Trying to hit an imaginary ball positioned four to five inches behind the real one helps you create the perfect divot.
Leonard Kamsler
By Dave Pelz
Thursday, May 05, 2011

Year after year we receive questions and concerns from students and readers about how to consistently and reliably escape from greenside sand. This isn't very surprising — in an extensive poll taken exclusively for my new book, Golf Without Fear, players just like you voted the bunker shot one of the most feared shots in golf.

In this instruction manual I tackle the ten most feared shots using a unique perspective, brought to life with the "golfer's-eye view" camera angle developed by Leonard Kamsler, a legendary photographer who has shot most of my instruction over the years. We use the golfer's-eye view because seeing shots from a new perspective may be just what you need to shake up your game and get you back on the right track, especially if you've been struggling with shots on the course.

Take, for example, the standard bunker blast from a good lie in sand. Instead of just walking into the hazard and addressing your ball as it lies there, try addressing a second, imaginary ball behind the real one. Set your imaginary ball about 4 to 5 inches behind the real ball, and address it as though it were sitting on an imaginary line running out from the middle of your stance. This will automatically position the real ball forward in your stance.

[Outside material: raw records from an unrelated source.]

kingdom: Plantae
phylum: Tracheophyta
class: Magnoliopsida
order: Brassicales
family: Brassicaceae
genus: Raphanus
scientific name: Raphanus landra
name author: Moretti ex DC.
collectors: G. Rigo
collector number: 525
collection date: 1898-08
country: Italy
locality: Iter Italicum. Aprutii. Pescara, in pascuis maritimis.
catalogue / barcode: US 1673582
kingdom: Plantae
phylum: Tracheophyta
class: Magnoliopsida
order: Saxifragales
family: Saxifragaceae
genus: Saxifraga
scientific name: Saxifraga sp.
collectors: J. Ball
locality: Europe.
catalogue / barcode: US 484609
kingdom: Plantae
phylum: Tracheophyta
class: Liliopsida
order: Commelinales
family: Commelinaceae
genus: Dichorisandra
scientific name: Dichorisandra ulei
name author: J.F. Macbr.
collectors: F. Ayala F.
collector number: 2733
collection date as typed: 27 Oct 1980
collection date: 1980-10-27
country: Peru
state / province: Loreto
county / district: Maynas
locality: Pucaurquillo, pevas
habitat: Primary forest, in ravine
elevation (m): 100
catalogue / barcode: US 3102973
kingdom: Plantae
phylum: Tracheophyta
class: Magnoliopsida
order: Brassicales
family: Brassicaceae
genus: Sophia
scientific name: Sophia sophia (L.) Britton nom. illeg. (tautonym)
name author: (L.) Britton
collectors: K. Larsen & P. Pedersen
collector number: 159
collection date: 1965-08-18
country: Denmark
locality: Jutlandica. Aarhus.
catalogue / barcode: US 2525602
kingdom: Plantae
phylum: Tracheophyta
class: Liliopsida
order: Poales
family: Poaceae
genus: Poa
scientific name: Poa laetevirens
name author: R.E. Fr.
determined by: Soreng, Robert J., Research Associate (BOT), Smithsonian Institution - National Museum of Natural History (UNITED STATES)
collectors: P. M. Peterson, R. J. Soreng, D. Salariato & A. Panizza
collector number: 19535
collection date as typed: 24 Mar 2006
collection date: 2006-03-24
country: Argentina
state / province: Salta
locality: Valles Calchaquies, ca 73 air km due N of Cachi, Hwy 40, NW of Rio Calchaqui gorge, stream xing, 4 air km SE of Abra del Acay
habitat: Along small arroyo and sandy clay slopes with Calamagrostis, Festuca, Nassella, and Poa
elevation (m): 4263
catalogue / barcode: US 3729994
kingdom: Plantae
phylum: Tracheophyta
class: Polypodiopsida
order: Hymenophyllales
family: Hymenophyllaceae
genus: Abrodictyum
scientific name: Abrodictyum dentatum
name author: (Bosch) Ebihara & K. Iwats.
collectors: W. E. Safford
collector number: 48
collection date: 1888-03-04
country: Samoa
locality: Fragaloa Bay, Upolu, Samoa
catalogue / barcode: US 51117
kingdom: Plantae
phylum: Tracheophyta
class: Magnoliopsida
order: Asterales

Next, rotate the face of your wedge open (to the right) and regrip it in the new position. Aim your stance slightly left of the flagstick, and then try to hit the imaginary ball while swinging along your stance line using a three-quarter motion. Make sure you hit the imaginary ball flush, not behind it, just like you would for a normal wedge shot from grass.

Notice how this technique leaves a divot just beyond where the imaginary ball was sitting — but directly underneath the real ball. This is textbook. And because the clubface was open, it easily scooted under and past the real ball without digging, floating it up and out on a nice cushion of sand.